What's the earliest recording in your collection?

enrico-caruso-rigoletto-la-donna-e-mobile-woman-is-fickle-act-3-victrola-78.jpg

Actually have an intact box set of Caruso from my Grandparents' estate. Circa 1910 or so, which would mean they belonged to their parents. Two funny things about Caruso records: 1) they're not usually valuable because he was so popular everyone bought his records and 2) he was so popular that the manufacture of his records caused the supplies of shellac to run short.
 
enrico-caruso-rigoletto-la-donna-e-mobile-woman-is-fickle-act-3-victrola-78.jpg

Actually have an intact box set of Caruso from my Grandparents' estate. Circa 1910 or so, which would mean they belonged to their parents. Two funny things about Caruso records: 1) they're not usually valuable because he was so popular everyone bought his records and 2) he was so popular that the manufacture of his records caused the supplies of shellac to run short.
I have that one.
 
we have a thread for this. hang on, i'll find it.
I saw one about the oldest physical media (LP 45/78/33 1/3 etc) you owned. I thought maybe this was/could be a little different as my entire collection is stored on an external harddrive.
 
Yeah, kinda... lol!! Thought it would be interesting to see what people have and listen to.
 
I guess that would be Hank Williams from the 1940s. I have it on CD (but I don't listen to it much).

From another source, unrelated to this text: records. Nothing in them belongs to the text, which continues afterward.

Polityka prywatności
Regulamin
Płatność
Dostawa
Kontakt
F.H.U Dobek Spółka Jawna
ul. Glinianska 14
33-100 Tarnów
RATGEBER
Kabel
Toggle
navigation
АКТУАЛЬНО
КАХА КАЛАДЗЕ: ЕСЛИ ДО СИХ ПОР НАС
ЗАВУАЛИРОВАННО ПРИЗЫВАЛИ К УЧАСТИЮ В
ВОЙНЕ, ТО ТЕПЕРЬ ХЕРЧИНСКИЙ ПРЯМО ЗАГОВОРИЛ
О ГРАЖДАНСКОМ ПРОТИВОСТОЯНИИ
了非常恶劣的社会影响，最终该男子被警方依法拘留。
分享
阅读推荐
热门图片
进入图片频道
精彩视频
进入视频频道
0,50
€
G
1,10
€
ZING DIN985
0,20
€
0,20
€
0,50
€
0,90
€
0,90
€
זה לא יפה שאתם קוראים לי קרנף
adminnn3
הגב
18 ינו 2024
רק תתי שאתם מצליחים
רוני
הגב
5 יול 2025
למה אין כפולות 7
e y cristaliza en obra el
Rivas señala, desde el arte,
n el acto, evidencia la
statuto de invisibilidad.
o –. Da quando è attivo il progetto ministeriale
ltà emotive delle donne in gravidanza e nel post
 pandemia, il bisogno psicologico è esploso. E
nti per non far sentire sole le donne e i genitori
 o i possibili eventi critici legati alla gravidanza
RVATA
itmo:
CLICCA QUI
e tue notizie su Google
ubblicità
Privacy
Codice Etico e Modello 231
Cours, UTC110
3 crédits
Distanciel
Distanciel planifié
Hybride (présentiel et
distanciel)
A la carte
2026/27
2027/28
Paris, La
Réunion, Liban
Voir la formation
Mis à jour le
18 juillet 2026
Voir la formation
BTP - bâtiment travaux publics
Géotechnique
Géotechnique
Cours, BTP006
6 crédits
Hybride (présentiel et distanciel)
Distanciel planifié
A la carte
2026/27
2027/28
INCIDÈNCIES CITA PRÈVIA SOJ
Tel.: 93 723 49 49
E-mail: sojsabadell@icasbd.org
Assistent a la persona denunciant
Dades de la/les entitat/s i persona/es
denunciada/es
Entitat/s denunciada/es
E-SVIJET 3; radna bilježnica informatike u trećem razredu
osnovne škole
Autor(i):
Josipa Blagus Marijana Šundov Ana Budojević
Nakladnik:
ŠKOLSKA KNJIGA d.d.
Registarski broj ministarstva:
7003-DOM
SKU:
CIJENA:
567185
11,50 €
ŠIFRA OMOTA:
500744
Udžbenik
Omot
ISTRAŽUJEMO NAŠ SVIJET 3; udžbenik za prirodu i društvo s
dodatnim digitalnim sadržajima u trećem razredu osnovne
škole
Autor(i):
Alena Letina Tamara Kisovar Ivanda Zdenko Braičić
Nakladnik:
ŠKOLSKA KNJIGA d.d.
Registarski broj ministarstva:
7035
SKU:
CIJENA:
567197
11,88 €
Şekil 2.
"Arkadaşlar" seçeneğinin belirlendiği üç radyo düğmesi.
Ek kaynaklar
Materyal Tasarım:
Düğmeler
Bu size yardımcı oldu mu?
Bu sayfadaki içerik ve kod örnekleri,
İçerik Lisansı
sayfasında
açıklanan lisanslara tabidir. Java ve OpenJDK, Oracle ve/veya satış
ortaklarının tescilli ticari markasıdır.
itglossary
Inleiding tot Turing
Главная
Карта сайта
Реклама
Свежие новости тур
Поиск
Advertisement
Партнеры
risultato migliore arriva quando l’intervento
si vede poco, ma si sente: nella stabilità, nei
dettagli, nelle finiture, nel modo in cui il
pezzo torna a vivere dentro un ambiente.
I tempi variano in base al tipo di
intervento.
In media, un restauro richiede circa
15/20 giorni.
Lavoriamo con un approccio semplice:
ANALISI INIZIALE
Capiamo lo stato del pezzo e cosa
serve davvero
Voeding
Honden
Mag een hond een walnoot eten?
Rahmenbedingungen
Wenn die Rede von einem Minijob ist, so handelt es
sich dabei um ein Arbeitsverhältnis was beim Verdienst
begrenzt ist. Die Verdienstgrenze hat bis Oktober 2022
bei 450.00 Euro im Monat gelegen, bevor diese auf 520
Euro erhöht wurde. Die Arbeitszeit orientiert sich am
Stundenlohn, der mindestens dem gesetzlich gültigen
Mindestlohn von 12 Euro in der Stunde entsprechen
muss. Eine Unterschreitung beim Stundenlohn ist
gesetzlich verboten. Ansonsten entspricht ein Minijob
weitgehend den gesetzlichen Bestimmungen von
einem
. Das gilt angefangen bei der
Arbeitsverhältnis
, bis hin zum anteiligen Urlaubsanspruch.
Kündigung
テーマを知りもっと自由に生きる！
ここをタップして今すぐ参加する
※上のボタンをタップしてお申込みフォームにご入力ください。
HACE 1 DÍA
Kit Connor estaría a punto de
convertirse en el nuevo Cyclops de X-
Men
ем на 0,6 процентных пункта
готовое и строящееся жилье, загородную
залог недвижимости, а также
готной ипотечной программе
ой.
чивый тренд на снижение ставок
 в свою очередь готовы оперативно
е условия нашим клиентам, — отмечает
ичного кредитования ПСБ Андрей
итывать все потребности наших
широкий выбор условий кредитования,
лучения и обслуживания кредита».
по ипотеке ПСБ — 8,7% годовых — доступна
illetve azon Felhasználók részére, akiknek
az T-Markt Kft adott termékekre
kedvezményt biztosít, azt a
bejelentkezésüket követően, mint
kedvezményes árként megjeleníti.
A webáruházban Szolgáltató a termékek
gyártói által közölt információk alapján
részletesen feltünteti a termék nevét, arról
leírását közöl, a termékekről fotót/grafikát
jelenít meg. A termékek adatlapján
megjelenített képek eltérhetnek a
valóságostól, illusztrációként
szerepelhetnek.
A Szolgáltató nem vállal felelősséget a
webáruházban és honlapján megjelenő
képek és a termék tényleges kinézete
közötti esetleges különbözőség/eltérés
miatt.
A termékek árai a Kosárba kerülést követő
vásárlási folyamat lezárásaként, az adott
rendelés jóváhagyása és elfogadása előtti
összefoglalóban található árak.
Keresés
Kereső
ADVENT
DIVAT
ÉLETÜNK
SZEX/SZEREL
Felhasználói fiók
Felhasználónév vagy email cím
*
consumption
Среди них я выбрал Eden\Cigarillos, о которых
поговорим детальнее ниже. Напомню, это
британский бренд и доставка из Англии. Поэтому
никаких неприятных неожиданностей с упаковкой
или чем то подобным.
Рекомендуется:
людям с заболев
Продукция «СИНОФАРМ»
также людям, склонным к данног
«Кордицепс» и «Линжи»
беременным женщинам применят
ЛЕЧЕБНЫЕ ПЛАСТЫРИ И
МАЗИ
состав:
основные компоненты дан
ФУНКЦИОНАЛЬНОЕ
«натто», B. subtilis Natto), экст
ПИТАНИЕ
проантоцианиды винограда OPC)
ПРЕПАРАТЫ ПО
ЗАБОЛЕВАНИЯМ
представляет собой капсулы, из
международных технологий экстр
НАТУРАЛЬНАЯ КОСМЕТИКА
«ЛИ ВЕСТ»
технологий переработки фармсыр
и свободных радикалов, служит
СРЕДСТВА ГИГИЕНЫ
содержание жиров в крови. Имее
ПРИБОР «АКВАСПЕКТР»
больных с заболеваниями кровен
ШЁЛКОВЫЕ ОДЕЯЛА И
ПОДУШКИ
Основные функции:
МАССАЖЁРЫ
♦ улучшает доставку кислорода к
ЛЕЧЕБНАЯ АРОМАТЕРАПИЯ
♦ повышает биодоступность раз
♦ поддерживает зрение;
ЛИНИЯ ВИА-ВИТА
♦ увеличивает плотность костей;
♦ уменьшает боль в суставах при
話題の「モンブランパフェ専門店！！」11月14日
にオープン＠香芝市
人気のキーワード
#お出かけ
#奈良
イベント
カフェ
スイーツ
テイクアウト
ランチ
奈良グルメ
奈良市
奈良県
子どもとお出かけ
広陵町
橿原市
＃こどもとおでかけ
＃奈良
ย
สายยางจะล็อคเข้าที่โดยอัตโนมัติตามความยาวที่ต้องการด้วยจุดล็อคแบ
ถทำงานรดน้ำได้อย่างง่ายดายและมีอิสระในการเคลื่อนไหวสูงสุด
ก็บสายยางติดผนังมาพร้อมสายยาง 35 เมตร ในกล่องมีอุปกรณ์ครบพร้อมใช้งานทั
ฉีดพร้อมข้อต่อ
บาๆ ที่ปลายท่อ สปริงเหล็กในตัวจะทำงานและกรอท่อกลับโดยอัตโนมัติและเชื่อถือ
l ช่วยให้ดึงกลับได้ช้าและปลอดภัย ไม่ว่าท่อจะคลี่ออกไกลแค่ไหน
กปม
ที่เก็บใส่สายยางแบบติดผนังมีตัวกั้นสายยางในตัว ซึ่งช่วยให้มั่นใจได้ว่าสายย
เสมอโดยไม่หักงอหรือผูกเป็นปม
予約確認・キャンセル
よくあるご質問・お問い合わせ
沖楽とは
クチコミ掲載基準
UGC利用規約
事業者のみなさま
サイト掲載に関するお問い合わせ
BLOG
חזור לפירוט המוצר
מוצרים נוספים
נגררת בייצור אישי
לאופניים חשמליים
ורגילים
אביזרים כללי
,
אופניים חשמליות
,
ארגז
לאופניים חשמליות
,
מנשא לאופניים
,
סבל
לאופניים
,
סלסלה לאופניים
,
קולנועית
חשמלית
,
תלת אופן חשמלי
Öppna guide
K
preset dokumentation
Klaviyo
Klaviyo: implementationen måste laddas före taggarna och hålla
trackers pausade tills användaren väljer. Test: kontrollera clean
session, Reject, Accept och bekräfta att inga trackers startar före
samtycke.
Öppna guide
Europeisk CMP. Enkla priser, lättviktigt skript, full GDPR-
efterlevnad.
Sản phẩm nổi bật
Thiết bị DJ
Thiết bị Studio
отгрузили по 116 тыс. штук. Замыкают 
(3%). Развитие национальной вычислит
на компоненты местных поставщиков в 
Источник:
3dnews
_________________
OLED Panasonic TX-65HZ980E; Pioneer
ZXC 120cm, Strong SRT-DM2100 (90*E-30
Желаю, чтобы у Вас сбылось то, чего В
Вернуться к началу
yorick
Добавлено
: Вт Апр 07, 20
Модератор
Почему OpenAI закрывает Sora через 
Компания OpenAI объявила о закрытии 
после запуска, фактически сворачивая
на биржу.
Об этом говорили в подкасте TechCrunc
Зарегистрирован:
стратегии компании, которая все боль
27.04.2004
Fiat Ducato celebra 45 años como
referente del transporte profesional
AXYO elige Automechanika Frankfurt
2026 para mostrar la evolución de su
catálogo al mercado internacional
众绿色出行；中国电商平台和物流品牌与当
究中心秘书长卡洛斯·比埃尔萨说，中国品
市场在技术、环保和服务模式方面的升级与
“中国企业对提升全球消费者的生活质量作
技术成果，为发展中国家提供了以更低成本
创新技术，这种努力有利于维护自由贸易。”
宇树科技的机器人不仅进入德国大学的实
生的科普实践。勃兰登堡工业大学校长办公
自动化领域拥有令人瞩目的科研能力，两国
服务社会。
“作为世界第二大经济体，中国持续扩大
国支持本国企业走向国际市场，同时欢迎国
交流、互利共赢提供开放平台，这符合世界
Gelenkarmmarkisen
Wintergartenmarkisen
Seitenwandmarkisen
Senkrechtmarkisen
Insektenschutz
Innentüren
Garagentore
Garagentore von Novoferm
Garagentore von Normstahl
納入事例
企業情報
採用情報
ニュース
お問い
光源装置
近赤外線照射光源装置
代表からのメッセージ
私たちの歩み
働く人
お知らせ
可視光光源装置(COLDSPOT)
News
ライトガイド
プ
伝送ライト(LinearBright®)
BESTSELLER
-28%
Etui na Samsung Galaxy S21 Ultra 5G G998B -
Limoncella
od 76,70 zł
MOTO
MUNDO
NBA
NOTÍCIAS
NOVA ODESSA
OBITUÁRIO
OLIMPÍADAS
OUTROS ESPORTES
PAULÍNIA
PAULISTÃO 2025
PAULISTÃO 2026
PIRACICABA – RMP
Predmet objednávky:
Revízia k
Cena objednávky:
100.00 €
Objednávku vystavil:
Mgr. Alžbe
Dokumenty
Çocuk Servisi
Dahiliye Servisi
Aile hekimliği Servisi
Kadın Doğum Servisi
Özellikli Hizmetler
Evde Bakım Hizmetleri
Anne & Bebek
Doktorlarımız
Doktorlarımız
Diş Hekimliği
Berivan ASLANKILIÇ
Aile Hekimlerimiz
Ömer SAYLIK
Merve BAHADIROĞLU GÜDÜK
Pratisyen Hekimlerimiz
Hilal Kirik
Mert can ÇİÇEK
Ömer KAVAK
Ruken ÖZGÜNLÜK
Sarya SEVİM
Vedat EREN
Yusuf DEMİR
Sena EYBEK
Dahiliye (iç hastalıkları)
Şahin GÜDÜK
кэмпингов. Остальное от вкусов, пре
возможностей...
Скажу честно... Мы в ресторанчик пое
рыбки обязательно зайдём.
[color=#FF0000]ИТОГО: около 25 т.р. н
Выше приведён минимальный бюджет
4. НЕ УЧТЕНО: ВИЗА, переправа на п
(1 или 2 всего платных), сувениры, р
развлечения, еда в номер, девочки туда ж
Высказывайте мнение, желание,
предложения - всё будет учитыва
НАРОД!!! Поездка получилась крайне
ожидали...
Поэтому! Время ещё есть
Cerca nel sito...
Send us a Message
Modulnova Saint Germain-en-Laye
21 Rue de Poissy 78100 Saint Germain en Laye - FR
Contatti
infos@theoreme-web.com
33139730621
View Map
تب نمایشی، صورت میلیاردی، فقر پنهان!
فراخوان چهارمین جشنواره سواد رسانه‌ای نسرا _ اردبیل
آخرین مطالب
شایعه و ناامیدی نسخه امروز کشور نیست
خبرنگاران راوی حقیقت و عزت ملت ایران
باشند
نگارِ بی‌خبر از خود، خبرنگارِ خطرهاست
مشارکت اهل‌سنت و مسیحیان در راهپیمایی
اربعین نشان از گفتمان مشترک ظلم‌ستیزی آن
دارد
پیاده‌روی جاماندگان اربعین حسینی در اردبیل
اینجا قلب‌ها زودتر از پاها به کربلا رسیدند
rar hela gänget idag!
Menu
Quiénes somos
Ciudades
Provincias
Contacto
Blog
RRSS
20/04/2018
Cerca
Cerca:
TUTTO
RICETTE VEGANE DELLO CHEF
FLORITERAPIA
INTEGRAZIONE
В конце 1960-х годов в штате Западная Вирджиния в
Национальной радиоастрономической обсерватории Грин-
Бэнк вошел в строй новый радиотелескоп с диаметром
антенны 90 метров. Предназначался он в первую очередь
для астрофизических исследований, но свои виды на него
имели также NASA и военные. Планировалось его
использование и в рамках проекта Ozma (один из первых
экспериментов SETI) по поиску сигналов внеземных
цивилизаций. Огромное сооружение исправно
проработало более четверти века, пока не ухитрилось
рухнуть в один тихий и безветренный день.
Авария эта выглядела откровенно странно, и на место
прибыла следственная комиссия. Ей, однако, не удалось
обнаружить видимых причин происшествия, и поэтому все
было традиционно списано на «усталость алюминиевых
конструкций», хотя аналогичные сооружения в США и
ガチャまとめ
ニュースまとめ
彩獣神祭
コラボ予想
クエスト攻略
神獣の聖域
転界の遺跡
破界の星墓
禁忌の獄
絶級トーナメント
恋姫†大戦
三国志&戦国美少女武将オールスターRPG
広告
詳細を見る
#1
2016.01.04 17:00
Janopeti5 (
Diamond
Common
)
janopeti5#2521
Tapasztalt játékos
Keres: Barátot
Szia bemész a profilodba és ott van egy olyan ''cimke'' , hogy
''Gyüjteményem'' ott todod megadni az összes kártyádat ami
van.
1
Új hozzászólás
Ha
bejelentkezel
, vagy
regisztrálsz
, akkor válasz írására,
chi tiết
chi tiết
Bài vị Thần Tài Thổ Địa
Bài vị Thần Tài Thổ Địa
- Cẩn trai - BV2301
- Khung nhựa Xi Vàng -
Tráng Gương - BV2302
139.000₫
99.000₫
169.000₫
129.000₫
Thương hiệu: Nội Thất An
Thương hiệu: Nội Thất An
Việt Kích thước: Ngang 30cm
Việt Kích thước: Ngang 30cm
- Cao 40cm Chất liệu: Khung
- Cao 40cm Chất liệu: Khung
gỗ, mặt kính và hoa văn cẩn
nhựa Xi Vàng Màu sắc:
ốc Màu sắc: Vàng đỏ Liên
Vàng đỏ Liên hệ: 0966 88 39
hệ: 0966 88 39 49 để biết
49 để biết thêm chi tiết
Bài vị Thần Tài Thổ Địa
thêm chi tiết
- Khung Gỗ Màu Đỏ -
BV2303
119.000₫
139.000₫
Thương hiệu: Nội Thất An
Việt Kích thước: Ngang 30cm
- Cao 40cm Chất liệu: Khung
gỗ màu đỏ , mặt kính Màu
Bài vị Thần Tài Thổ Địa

Patsy Cline is ripped to FLAC !
 
Missed it.

I don't have any Waylon recordings, but I watched the documentaries on YouTube. And random videos of him.
 
And that reminds me of this ...


When I was a teenager I worked in a lumber mill up in Appalachia.

That sort of introduced me to country music....with a vengeance. I never forgot
 
I don't have this in digital format...but the Stoneman family goes back to early broadcast radio and recording sessions.

There was one Stoneman song from the 1920's that is cool. I don't remember the name of it now.